In the wake of the showcasing of various Solr-based OPAC projects at Code4Lib (both the conference and the preconference), it’s a good time to think about the way forward for Solr. We’ve seen that Solr’s search functionality can let us build the kinds of services we want, and that its scalability will cope with the kinds of loads we’re likely to throw at it. There are still questions about how to handle facets with large numbers of values, and the best strategy for handling dynamic metadata (like circulation status or user tags) alongside the relatively static bibliographic metadata, but these are being worked on by the Solr development community and we can expect solutions to be found.

We have a class of problems I propose to call Scalable Indexing of ILS Content for Solr, or SIICS (pronounced like “six”, as a tribute to Nines, the pioneering digital library application for Solr, using Eric Hatcher’s Collex).

* Scalable: we need to build and maintain indexes of millions of records
* Indexing: this is just the indexing side of the process; the search interface side is well in hand and doesn’t present major technical challenges at this point
* ILS Content: not just MARC records but locations, holdings and circulation status, all residing in more or less open, more or less standards-based systems, depending on the vendor system
* for Solr: cuz that’s what we’re talking about

In order to exploit Solr in the OPAC space, we need to be able to access our ILS data in a timely way, that doesn’t disrupt the workings of the ILS, and that doesn’t lose data that we need for indexing along the way. What constitutes timeliness will vary for different players, but we need to be able to get big lumps of data into the index with a minimum of delay.
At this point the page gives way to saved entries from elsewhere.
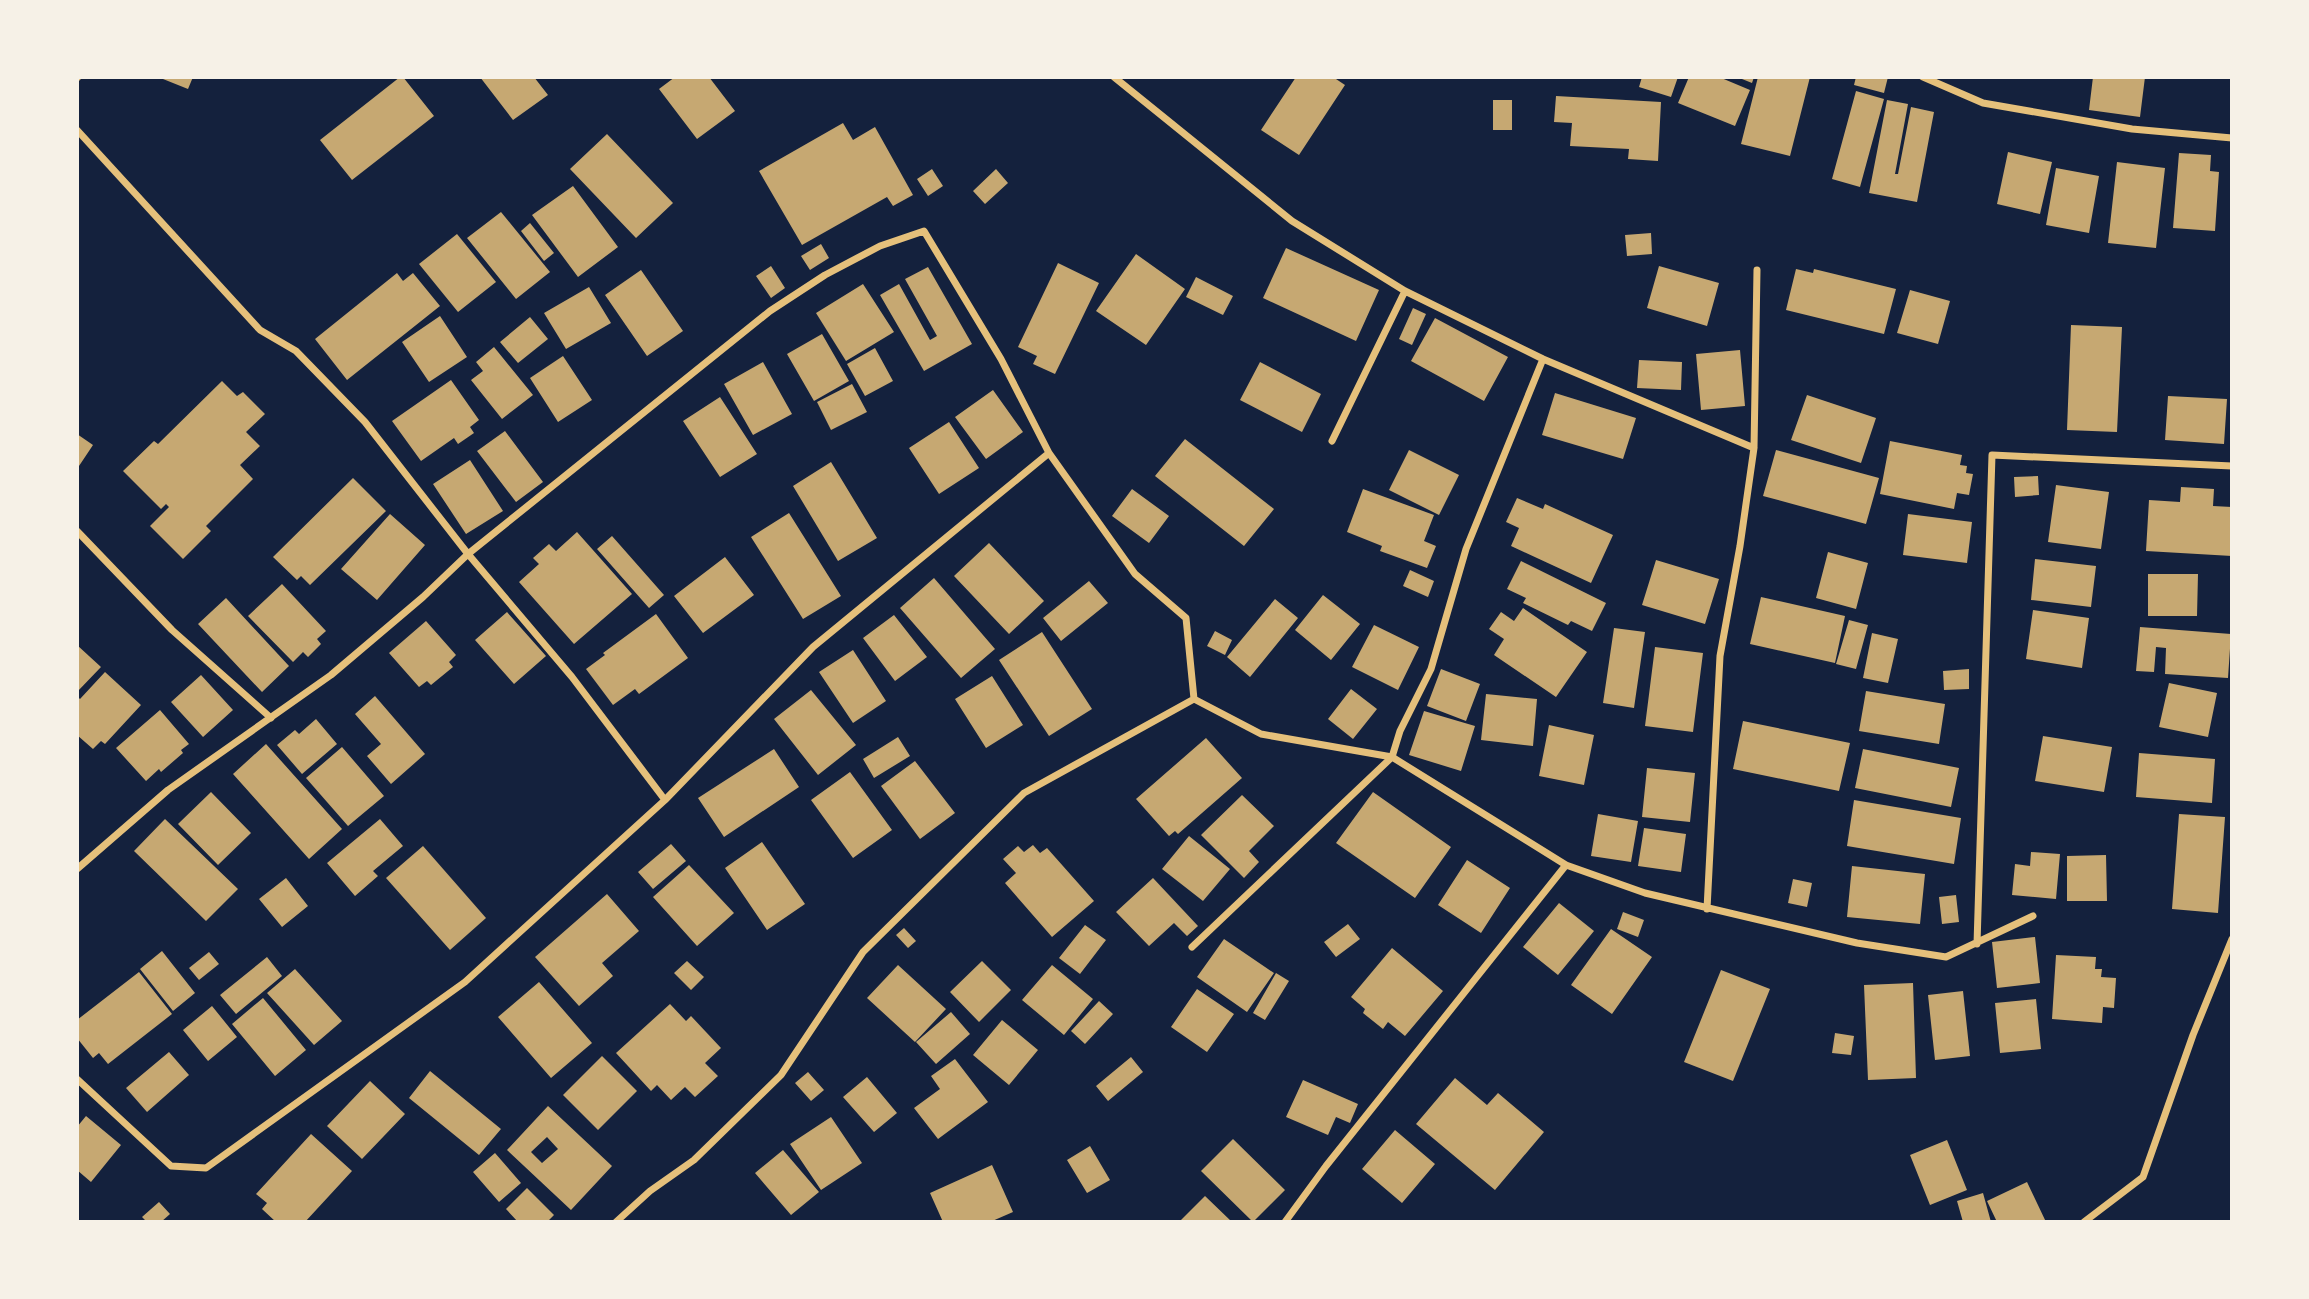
<svg xmlns="http://www.w3.org/2000/svg" width="2309" height="1299" font-family="Overpass,sans-serif">
  <rect width="100%" height="100%" fill="#14213d"/>
  <path fill="#c6a872" fill-rule="evenodd" d="M158,77H193L188,89Z
    M400,77H403L434,116L352,180L320,140Z
    M480,77H534L548,95L513,120Z
    M675,77H709L735,111L697,139L659,89Z
    M1296,77H1333L1345,85L1299,155L1261,130Z
    M1642,77H1678L1671,97L1639,87Z
    M1689,77H1719L1750,90L1735,126L1678,103Z
    M1737,77H1754L1752,83Z
    M1758,77H1810L1790,156L1741,144Z
    M1856,77H1888L1884,93L1854,85Z
    M2093,77H2145L2140,117L2089,110Z
    M1856,91L1884,99L1860,187L1832,179Z
    M1556,96L1661,102L1658,161L1628,159L1629,149L1570,146L1572,123L1554,122Z
    M1493,100H1512V130H1493Z
    M1887,100L1908,104L1895,174H1898L1911,107L1934,112L1917,202L1869,193Z
    M843,123L853,140L875,127L913,195L893,206L887,197L802,245L759,171Z
    M607,134L673,203L636,238L570,169Z
    M2008,152L2052,162L2040,214L1997,204Z
    M2179,153L2211,155L2210,171L2219,172L2215,231L2173,228Z
    M2117,162L2165,168L2156,248L2108,243Z
    M2056,168L2099,176L2089,233L2046,225Z
    M932,169L943,186L928,196L917,179Z
    M996,169L1008,183L985,204L973,191Z
    M573,186L618,247L578,277L532,215Z
    M501,212L550,272L516,299L467,238Z
    M530,223L554,253L544,261L521,231Z
    M1651,233L1652,254L1627,256L1625,235Z
    M457,234L496,282L458,312L419,264Z
    M821,244L829,258L810,270L801,256Z
    M1286,248L1379,290L1356,341L1263,298Z
    M1136,254L1185,289L1146,345L1096,311Z
    M1058,263L1099,283L1055,374L1033,364L1037,356L1018,347Z
    M771,266L785,288L771,298L756,276Z
    M1659,266L1719,283L1707,326L1647,308Z
    M928,267L972,344L924,371L880,295L899,284L930,340L937,336L905,279Z
    M1796,269L1813,273L1814,269L1896,289L1884,334L1786,310Z
    M641,270L683,331L647,356L605,295Z
    M397,273L403,281L413,273L440,306L347,380L315,339Z
    M1196,277L1233,296L1223,315L1186,297Z
    M863,284L894,332L846,361L816,313Z
    M589,287L611,323L566,349L544,313Z
    M1910,290L1950,301L1938,344L1897,333Z
    M1413,308L1426,314L1412,345L1399,339Z
    M440,316L467,357L429,382L402,342Z
    M530,317L548,339L518,363L500,342Z
    M1435,318L1508,357L1484,401L1411,361Z
    M2071,325L2122,327L2117,432L2067,430Z
    M822,334L849,381L814,401L787,354Z
    M494,347L533,395L502,419L471,380L483,371L476,362Z
    M875,348L893,381L865,396L847,364Z
    M1740,350L1745,406L1701,410L1696,354Z
    M563,356L592,400L558,422L530,378Z
    M1639,360L1682,362L1681,390L1637,388Z
    M763,362L792,414L753,435L724,384Z
    M1260,362L1321,394L1302,432L1240,400Z
    M451,380L479,420L470,427L474,433L458,444L454,438L421,461L392,421Z
    M222,381L237,396L243,392L265,414L246,432L260,446L240,465L253,479L206,526L211,531L183,559L150,526L169,507L166,504L161,509L123,471L154,441L158,444Z
    M852,384L867,412L831,430L817,402Z
    M993,390L1023,432L986,459L955,417Z
    M1555,393L1636,418L1623,459L1542,435Z
    M1807,395L1876,418L1861,463L1791,440Z
    M2168,396L2227,399L2224,444L2165,440Z
    M720,397L757,454L720,477L683,421Z
    M949,422L979,468L939,494L909,448Z
    M505,431L543,482L516,502L477,451Z
    M77,434L93,445L77,469Z
    M1185,439L1274,509L1244,546L1155,476Z
    M1890,441L1962,455L1960,465L1967,466L1966,473L1973,474L1969,495L1957,493L1954,509L1880,494Z
    M1409,450L1459,475L1439,515L1389,490Z
    M1776,450L1879,478L1866,524L1763,496Z
    M470,460L503,511L466,534L433,484Z
    M831,462L877,538L838,561L793,486Z
    M2038,476L2039,495L2015,497L2014,477Z
    M353,478L386,511L310,585L301,576L297,580L273,557Z
    M2056,485L2109,492L2101,549L2048,542Z
    M2181,487L2214,489L2213,506L2232,507V556L2146,551L2149,500L2180,502Z
    M1132,489L1169,516L1149,543L1112,516Z
    M1363,489L1434,515L1424,541L1436,546L1427,568L1380,551L1382,546L1347,532Z
    M1517,498L1543,509L1545,504L1613,535L1591,583L1511,546L1519,528L1506,522Z
    M789,513L841,596L803,619L751,537Z
    M390,514L425,545L377,600L341,569Z
    M1908,514L1972,522L1967,563L1903,555Z
    M577,532L632,594L574,644L519,582L539,564L533,558L549,544L556,551Z
    M612,536L664,595L649,608L597,549Z
    M989,543L1044,601L1009,634L954,576Z
    M1828,552L1868,563L1856,609L1816,598Z
    M725,557L754,595L703,633L674,596Z
    M2035,559L2096,566L2091,607L2031,600Z
    M1656,560L1719,579L1705,624L1642,605Z
    M1521,561L1606,603L1592,631L1571,621L1568,625L1523,603L1526,598L1507,589Z
    M1410,570L1434,581L1428,597L1403,586Z
    M2148,574H2198L2197,616H2148Z
    M934,578L995,649L961,678L900,608Z
    M1089,581L1108,603L1061,641L1043,618Z
    M282,584L326,631L317,639L321,644L308,657L303,652L293,662L248,616Z
    M1323,595L1360,624L1331,660L1295,630Z
    M1761,597L1845,616L1835,663L1750,644Z
    M226,598L289,666L262,692L198,624Z
    M1275,599L1298,618L1250,677L1227,657Z
    M1523,608L1587,652L1556,697L1494,655L1504,639L1489,629L1501,612L1514,621Z
    M2033,610L2089,618L2082,668L2026,659Z
    M507,612L546,656L514,684L475,640Z
    M656,614L688,658L639,694L635,689L613,705L586,669L605,655L603,653Z
    M894,615L927,657L895,681L863,638Z
    M1849,620L1868,625L1856,669L1836,664Z
    M426,621L456,655L449,662L453,667L431,685L427,681L419,687L389,653Z
    M1374,625L1419,647L1398,690L1352,667Z
    M2140,627L2231,634L2228,678L2165,674L2166,648L2156,647L2154,672L2136,671Z
    M1614,628L1645,632L1634,708L1603,703Z
    M1215,631L1232,640L1225,655L1207,646Z
    M1042,632L1092,709L1049,736L999,660Z
    M1872,633L1898,639L1888,683L1863,678Z
    M77,645L101,667L77,692Z
    M1655,647L1703,653L1693,732L1645,726Z
    M853,650L886,701L853,723L819,672Z
    M1441,669L1480,684L1466,721L1427,706Z
    M1969,669V689L1944,690L1943,671Z
    M105,672L141,705L105,744L101,741L93,749L77,735V696L80,699Z
    M201,675L233,710L203,737L171,702Z
    M992,676L1023,725L986,748L955,699Z
    M2169,683L2217,693L2208,737L2159,727Z
    M1351,689L1377,709L1353,739L1328,719Z
    M811,690L856,745L818,775L774,719Z
    M1866,691L1945,704L1939,744L1859,731Z
    M1486,694L1537,699L1533,746L1481,740Z
    M375,696L425,754L391,784L367,756L381,744L355,714Z
    M160,710L189,744L181,750L183,753L161,772L159,769L146,781L116,748Z
    M1424,711L1475,726L1461,771L1409,755Z
    M316,719L337,744L302,774L277,745L295,730L299,734Z
    M1743,721L1850,743L1839,791L1733,769Z
    M1549,725L1594,735L1584,785L1539,776Z
    M2043,736L2112,747L2104,792L2035,781Z
    M898,737L910,756L874,778L863,759Z
    M1206,738L1242,778L1178,834L1175,831L1169,836L1136,799Z
    M266,744L342,829L309,859L233,774Z
    M342,747L384,796L348,826L306,778Z
    M774,749L799,787L724,837L698,798Z
    M1863,749L1959,768L1951,807L1855,788Z
    M2139,753L2215,759L2212,803L2136,797Z
    M915,761L955,813L920,839L881,786Z
    M1647,768L1695,773L1690,822L1642,817Z
    M850,772L892,830L853,858L811,800Z
    M211,792L251,833L218,865L178,824Z
    M1373,792L1451,847L1415,898L1336,843Z
    M1242,795L1274,826L1249,851L1259,862L1244,878L1201,835Z
    M1854,800L1961,818L1954,864L1847,846Z
    M1598,814L1638,821L1631,862L1591,856Z
    M2179,814L2225,817L2218,913L2172,909Z
    M165,819L238,889L206,921L134,851Z
    M380,819L403,846L373,871L378,876L355,896L327,863Z
    M1644,828L1686,834L1681,872L1638,866Z
    M1189,836L1230,869L1203,901L1162,869Z
    M762,842L805,904L767,930L725,868Z
    M671,844L686,861L653,889L638,872Z
    M1033,845L1040,853L1047,848L1094,901L1052,937L1005,883L1016,873L1003,859L1018,846L1024,852Z
    M423,846L486,918L450,950L386,878Z
    M2031,852L2060,854L2056,899L2012,895L2015,864L2030,866Z
    M2106,855L2107,901H2067V856Z
    M1467,860L1510,888L1481,933L1438,905Z
    M689,865L734,913L697,946L653,897Z
    M1852,866L1925,874L1920,924L1847,917Z
    M286,878L308,906L282,927L259,899Z
    M1153,878L1198,926L1187,936L1174,923L1149,946L1116,912Z
    M1793,879L1812,883L1807,907L1788,903Z
    M607,894L639,931L602,963L613,976L579,1006L535,957Z
    M1956,895L1959,922L1942,924L1939,897Z
    M1559,903L1594,931L1558,975L1523,947Z
    M1623,912L1644,920L1638,937L1617,929Z
    M1348,924L1360,939L1336,957L1324,942Z
    M1085,925L1106,940L1080,974L1059,958Z
    M904,928L916,941L908,948L896,935Z
    M1611,929L1652,957L1612,1014L1571,985Z
    M2035,937L2040,983L1997,988L1992,942Z
    M1224,939L1274,973L1247,1012L1197,977Z
    M1392,948L1443,991L1405,1036L1388,1022L1383,1029L1363,1013L1365,1009L1351,997Z
    M162,951L195,993L173,1011L140,969Z
    M209,952L219,964L199,980L189,968Z
    M2056,955L2096,957L2095,969H2102L2101,977L2116,978L2114,1008L2103,1007L2102,1023L2052,1019Z
    M267,957L282,976L236,1014L220,995Z
    M687,961L704,977L691,990L674,973Z
    M982,961L1011,990L979,1022L950,992Z
    M898,965L946,1009L915,1042L867,998Z
    M1052,965L1093,999L1064,1035L1022,1000Z
    M295,969L342,1021L314,1045L267,993Z
    M1721,970L1770,989L1733,1081L1684,1062Z
    M139,972L172,1014L108,1064L99,1053L93,1058L77,1038V1020Z
    M1276,973L1289,981L1265,1020L1253,1013Z
    M539,982L592,1043L551,1078L498,1017Z
    M1913,983L1916,1078L1868,1080L1864,985Z
    M1197,989L1234,1014L1207,1052L1171,1027Z
    M1963,991L1970,1056L1935,1060L1928,995Z
    M263,998L306,1050L275,1076L232,1024Z
    M2036,999L2041,1049L2000,1053L1995,1003Z
    M1099,1001L1113,1014L1085,1044L1071,1031Z
    M670,1004L686,1021L691,1016L721,1048L705,1063L718,1076L695,1097L685,1087L671,1100L657,1085L651,1091L616,1053Z
    M212,1006L237,1037L208,1061L183,1030Z
    M951,1012L970,1034L936,1064L916,1042Z
    M1002,1020L1038,1050L1009,1085L973,1055Z
    M1835,1033L1854,1036L1851,1055L1832,1053Z
    M169,1052L189,1075L147,1112L126,1088Z
    M602,1056L637,1091L598,1130L563,1095Z
    M1131,1057L1143,1072L1108,1101L1096,1086Z
    M955,1059L988,1102L938,1139L914,1108L940,1089L931,1076Z
    M430,1071L501,1129L479,1155L409,1098Z
    M808,1072L824,1090L811,1101L795,1083Z
    M867,1077L897,1113L874,1132L843,1097Z
    M1455,1078L1487,1105L1498,1093L1544,1132L1495,1190L1416,1124Z
    M1303,1080L1358,1104L1350,1123L1336,1117L1328,1135L1286,1117Z
    M370,1081L405,1114L362,1159L327,1126Z
    M548,1106L612,1166L571,1210L507,1150ZM547,1137L558,1149L542,1163L531,1152Z
    M86,1116L121,1145L91,1182L77,1170V1127Z
    M831,1117L862,1163L821,1190L790,1144Z
    M1395,1130L1435,1164L1402,1203L1362,1169Z
    M311,1134L352,1171L305,1222H276L262,1209L267,1203L256,1194Z
    M1233,1139L1285,1190L1253,1222L1201,1171Z
    M1947,1140L1967,1190L1930,1205L1910,1155Z
    M1090,1146L1110,1180L1087,1193L1067,1160Z
    M783,1150L819,1192L791,1215L755,1173Z
    M495,1153L521,1183L499,1202L473,1172Z
    M992,1165L1013,1212L990,1222H943L930,1193Z
    M2027,1182L2046,1222H1997L1987,1201Z
    M527,1188L554,1215L547,1222H518L506,1209Z
    M1983,1193L1991,1222H1963L1957,1201Z
    M1205,1196L1232,1222H1179Z
    M159,1202L170,1214L161,1222H147L142,1217Z"/>
  <g fill="none" stroke-linecap="round" stroke-linejoin="round">
    <path stroke="#e5c07b" stroke-width="7" d="M1114,77L1292,221L1405,291L1543,359L1754,448
      M1923,77L1983,103L2132,129L2232,138
      M77,78L78,77
      M77,130L260,330L296,351L365,422L468,554L572,677L665,800
      M1332,441L1405,291
      M77,531L172,630L271,718
      M77,869L168,790L331,675L423,597L468,554L770,311L825,275L880,246L924,231L1001,359L1049,453L1135,574L1186,618L1194,699L1261,734L1392,757L1566,865L1645,893L1857,943L1946,957L2033,916
      M1707,909L1720,656L1740,546L1754,448L1757,270
      M1977,944L1992,455L2232,466
      M1192,947L1392,757L1400,731L1431,669L1466,549L1543,359
      M77,1079L171,1166L206,1168L465,982L665,800L813,647L1049,453
      M616,1222L650,1191L694,1160L781,1075L863,952L1024,793L1194,699
      M1285,1222L1326,1166L1566,865
      M2084,1222L2143,1177L2193,1035L2232,939"/>
  </g>
  <rect width="2309" height="1299" fill="none" stroke="#f6f1e7" stroke-width="158"/>
</svg>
With dynamic data like circ status or tagging, the ideal is instantaneous updates: if you sign a book out or assign a tag, you should be able to see the change immediately in the interface.

To make this happen, libraries are going to need a wide range of solutions, depending on their vendors, licensing arrangements, non-disclosure agreements, systems architecture, and so on. This limits the extent to which we can collaborate on these problems. To the extent that we can, however, we should; these are going to be hard problems.

If Solr fails in the OPAC space, it will be because it was deep-SIICSed.